Dear Program Colleagues,

I want to apologize for not doing a better job of handling the termination of our relationship with news analyst Juan Williams. While we stand firmly behind that decision, I regret that we did not take the time to prepare our program partners and provide you with the tools to cope with the fallout from this episode. I know you all felt the reverberations and are on the front lines every day responding to your listeners and talking to the public

This was a decision of principle, made to protect NPR’s integrity and values as a news organization. Juan Williams’ comments on Fox News last Monday were the latest in a series of deeply troubling incidents over several years. In each of those instances, he was contacted and the incident was discussed with him. He was explicitly and repeatedly asked to respect NPR’s standards and to avoid expressing strong personal opinions on controversial subjects in public settings, as that is inconsistent with his role as an NPR news analyst. After this latest incident, we felt compelled to act. I acknowledge that reasonable people can disagree about timing: whether NPR should have ended its relationship with Juan Williams earlier, on the occasion of other incidents; or whether this final episode warranted immediate termination of his contract.

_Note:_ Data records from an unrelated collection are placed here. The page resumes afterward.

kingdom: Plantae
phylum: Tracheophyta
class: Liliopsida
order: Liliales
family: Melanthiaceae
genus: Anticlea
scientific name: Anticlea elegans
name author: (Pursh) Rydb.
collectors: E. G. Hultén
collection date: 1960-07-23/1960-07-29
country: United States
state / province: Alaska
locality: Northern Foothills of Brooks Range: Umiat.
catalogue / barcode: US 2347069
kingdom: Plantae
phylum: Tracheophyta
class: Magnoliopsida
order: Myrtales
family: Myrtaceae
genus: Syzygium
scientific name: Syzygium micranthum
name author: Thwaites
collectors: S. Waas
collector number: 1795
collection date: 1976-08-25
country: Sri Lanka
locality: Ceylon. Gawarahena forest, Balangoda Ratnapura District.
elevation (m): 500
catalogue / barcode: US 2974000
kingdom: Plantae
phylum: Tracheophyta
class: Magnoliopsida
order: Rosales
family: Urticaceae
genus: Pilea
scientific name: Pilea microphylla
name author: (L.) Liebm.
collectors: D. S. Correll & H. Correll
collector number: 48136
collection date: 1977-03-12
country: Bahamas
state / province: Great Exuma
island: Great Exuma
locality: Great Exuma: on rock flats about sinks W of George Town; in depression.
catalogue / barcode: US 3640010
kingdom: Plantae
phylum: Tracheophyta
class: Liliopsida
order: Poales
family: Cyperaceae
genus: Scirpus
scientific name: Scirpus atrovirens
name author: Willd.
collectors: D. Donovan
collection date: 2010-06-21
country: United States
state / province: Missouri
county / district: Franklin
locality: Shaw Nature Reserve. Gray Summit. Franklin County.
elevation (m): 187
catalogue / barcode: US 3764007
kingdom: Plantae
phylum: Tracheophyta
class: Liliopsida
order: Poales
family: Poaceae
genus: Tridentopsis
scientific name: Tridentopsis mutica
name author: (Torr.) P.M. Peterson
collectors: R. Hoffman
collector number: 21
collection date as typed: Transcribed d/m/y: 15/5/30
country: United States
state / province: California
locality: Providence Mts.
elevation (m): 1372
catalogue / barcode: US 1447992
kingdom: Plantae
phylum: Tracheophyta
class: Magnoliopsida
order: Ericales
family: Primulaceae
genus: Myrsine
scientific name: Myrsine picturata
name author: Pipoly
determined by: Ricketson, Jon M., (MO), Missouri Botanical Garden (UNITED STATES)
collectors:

In any event, the process that followed the decision was unfortunate – including not meeting with Juan Williams in person – and I take full responsibility for that. We have already begun a thorough review of all aspects of our performance in this instance, a process that will continue in the coming days and weeks. We will also review and re-articulate our written ethics guidelines to make them as clear and relevant as possible for our acquired show partners, our staff, Member stations and the public.

The news and media world is changing swiftly and radically; traditional standards and practices are under siege. This requires us to redouble our attention to how we interpret and live up to our values and standards. We are confident that NPR’s integrity and dedication to the highest values in journalism and our commitment to serving as a national forum for the respectful discussion of diverse ideas will continue to earn the support of a growing audience.

I stand by my decision to end NPR’s relationship with Juan Williams, but deeply regret the way I handled and explained it. You have my pledge that the NPR team and I will reflect on all aspects of our actions, and strive to improve them in the future.

What troubles me (other than the politics of the situation), is the national airing of an employee’s poor performance.

An employee’s record is not a public record but rather a confidential agreement between employee and employer. By announcing that Mr. Williams should have been terminated earlier, Ms. Schiller broke that agreement and has now set an unintentional precedent for all NPR employees: “Say something stupid on air and we’ll make sure everyone knows about your performance.”

While I don’t think Ms. Schiller is a Communist (not that it would bother me if she were), nor do I necessarily think that NPR was wrong in terminating Mr. Williams, I do think that she could have handled the situation in a more professional manner.